***** Текст документа

Так я впервые услыхал о рубках способом «узких лент».
Способ прост, остроумен и поразителен по результатам. Территорию лесосеки разбивают на длинные ленты в тридцать — тридцать пять метров шириной. Между лентами прокладывают просеки-волока, с которых убирается все, вплоть до кустарника. В ленте работает только вальщик, и лишь изредка ему кто-нибудь помогает. Спиленные деревья валятся от середины ленты на обе стороны по типу «елочки» под углом к направлению волока. Длины хлыстов как раз хватает для того, чтобы вершины их легли на волок, где работают чокеровщик и тракторист. Трактор ходит только по волоку, собирая хлысты и вытаскивая их с лесосеки. В этом случае тяжелый комель ползет по лесной почве срезом назад, не причиняя ей вреда. Лес остается чистым, ветви, обламывающиеся с крон, устилают волок. Гусеницы трактора вдавливают их в землю, предохраняя ее от размыва дождевыми ручьями. Вот, собственно, и вся не слишком хитрая механика, не требующая ни сверхъестественных усилий, ни дополнительных затрат.
Кедроградцы испытывали этот способ на экспериментальных лесосеках начиная с 1963 года — в урочищах Богатырев лог, Капсан и Часта Уйменского лесничества, в урочищах Сатон Пыжинского лесничества, в урочищах Юрток и Верхний Устюгеч Иогачского лесничества, техноруком которого был в то время Станислав Алексеев, друг и единомышленник Виталия Парфенова.
Позже об этих рубках восторженно писал В. Чивилихин в очерке «О чем шумят русские леса?».

**********
***** Предоставленные сведения

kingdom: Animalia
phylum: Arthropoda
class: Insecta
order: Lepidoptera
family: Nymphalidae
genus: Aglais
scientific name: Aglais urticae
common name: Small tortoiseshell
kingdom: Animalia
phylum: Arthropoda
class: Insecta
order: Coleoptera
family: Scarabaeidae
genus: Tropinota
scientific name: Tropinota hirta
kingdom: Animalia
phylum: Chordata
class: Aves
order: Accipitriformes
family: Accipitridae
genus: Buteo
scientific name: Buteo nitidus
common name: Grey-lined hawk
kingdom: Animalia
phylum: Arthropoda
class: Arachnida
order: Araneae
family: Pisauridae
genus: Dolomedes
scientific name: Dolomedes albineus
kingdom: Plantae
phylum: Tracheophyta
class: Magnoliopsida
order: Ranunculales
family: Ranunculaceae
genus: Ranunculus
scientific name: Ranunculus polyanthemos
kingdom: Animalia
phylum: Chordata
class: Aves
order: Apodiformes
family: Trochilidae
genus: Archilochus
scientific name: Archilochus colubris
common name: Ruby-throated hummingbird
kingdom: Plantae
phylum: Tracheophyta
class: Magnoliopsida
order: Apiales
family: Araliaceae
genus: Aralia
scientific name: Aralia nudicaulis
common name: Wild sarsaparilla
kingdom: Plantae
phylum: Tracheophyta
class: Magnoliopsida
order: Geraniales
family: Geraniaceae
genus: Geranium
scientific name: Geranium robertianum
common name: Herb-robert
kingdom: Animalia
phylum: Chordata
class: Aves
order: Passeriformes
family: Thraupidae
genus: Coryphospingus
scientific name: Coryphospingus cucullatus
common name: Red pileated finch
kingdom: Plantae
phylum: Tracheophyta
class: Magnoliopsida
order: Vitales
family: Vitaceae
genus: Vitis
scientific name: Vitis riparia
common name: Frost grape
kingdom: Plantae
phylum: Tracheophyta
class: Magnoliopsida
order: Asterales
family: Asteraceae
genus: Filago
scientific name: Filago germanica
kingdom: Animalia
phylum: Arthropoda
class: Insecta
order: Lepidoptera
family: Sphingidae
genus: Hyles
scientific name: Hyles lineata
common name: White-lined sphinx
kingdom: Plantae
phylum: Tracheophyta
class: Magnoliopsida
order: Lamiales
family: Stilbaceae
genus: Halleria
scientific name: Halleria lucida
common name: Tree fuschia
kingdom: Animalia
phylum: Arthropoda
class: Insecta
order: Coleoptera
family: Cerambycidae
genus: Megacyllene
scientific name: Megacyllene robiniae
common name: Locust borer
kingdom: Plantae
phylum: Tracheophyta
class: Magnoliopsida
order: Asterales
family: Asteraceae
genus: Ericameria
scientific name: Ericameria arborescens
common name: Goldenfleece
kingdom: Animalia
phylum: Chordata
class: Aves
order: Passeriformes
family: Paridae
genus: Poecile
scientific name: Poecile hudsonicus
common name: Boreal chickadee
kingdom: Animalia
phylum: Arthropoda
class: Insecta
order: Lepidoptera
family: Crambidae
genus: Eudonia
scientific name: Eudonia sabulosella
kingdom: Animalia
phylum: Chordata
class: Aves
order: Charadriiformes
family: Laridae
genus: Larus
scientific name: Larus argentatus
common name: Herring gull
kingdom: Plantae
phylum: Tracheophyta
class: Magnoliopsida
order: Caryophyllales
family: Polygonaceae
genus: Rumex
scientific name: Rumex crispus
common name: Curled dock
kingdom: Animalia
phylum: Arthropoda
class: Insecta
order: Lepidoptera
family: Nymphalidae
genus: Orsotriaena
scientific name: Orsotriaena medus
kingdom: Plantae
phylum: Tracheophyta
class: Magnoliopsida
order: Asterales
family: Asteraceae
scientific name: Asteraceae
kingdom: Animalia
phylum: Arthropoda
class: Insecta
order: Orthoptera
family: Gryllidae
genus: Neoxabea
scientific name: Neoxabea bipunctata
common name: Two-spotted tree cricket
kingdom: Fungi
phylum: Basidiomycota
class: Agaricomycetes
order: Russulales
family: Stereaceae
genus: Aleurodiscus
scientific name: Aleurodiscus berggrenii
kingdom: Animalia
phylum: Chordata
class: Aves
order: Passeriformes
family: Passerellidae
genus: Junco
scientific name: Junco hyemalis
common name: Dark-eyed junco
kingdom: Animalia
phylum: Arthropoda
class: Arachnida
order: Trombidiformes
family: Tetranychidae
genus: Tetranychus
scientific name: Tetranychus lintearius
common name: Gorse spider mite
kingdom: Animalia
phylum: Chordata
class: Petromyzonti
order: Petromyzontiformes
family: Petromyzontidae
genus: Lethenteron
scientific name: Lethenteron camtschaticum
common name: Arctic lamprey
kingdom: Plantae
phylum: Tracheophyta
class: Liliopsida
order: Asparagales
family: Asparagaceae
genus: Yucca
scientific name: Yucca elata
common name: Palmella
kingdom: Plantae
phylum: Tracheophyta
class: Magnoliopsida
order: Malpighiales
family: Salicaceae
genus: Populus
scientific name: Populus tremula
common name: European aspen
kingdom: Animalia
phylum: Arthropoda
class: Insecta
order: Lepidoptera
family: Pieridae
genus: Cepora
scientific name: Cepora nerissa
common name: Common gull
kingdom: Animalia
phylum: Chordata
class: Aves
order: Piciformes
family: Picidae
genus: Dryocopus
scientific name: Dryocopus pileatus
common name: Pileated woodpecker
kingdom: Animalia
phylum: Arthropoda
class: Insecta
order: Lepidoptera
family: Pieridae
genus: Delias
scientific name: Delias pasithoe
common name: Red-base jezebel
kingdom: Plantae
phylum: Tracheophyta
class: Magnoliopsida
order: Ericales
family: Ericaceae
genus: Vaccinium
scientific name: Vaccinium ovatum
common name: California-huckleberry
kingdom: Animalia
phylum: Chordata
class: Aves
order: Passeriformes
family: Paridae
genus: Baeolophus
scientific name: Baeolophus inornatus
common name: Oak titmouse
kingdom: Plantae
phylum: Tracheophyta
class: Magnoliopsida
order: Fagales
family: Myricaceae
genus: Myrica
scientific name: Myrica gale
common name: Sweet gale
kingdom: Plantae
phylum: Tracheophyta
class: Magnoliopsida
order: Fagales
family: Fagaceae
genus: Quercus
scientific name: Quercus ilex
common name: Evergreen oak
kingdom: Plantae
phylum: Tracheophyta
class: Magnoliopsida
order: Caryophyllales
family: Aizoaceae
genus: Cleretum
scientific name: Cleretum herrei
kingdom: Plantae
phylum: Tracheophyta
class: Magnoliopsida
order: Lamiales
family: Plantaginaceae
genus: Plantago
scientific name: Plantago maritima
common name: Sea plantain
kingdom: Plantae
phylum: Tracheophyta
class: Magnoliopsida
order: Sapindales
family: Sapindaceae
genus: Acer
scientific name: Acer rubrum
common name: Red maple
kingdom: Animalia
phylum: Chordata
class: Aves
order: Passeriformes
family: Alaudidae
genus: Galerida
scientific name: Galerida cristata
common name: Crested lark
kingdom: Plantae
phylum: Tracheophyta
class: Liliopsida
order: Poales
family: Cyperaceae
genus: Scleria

**********

▶ Набор заданий:
- 1) Перепишите в записях строки от той, где стоит «family: Alaudidae», до конца записей включительно, переименовав «scientific name» в «Latin name». Больше ничего не меняйте.
- 2) Напишите продолжение текста о рубках способом «узких лент», начиная с места, где он обрывается.

▶ Ответы:
- 1)
family: Alaudidae
genus: Galerida
Latin name: Galerida cristata
common name: Crested lark
kingdom: Plantae
phylum: Tracheophyta
class: Liliopsida
order: Poales
family: Cyperaceae
genus: Scleria

- 2)
На протяжении всех последующих лет Виталий Парфенов не уставая продолжал доказывать преимущества «узких лент», убеждать в человеческом отношении к лесу, за которое природа оплатит сторицей... И вот теперь, в этой поездке, Виталий бросил несговорчивому Семену Васильевичу последний, самый убедительный козырь.
— Поедем на Верхний Устюгеч. Мы рубили там в 66-м. Я после этого в урочище не был, — сказал Парфенов. — Поедем и посмотрим, как обстоят там дела.
...Без Виталия мы едва ли нашли бы эту заброшенную опытную лесосеку — недаром в свое время он исходил пешком всю здешнюю тайгу. Поворот с магистральной дороги на лесовозную, ведущую в урочище, зарос густым кустарником ольхи. Здесь много лет уже не ездили, и от дороги остались чуть заметные следы — посередине сглаженной годами и скрытой травами широкой колеи змеилась длинная промоина. Но скоро исчезли и следы, ушли под каменную россыпь. Бурные вешние потоки подмыли где-то скальный выход и натащили на дорогу огромные булыжники. Здесь мы и оставили свой «газик». И с полчаса еще ломились вслед за Парфеновым сквозь цепкие кусты по довольно отлогому, к счастью, склону.
Первое, что сказал Семен Васильевич, когда мы вышли наконец на лесосеку, было началом нового спора:
— Слушайте, это же посадки!
Мне показалось, что он прав. Очень уж дружно поднимался молодой кедрач на обширном пространстве среди пней с потемневшими, замшелыми срезами.
— Семен Васильевич, — сказал Парфенов с ноткой раздражения, — мне, что ли, вас учить, что в посадках все деревья одного возраста? А это, вы же сами видите, самый обычный разновозрастный подрост. Вот вам нормальное естественное возобновление после вырубки способом «узких лент».
А вот вам и наглядное свидетельство. — Парфенов наклонился и выдернул пяток однолетних кедренышей, дружным кустиком выглядывавших из травы, осторожно стряс с корней землю и положил деревца на ладонь.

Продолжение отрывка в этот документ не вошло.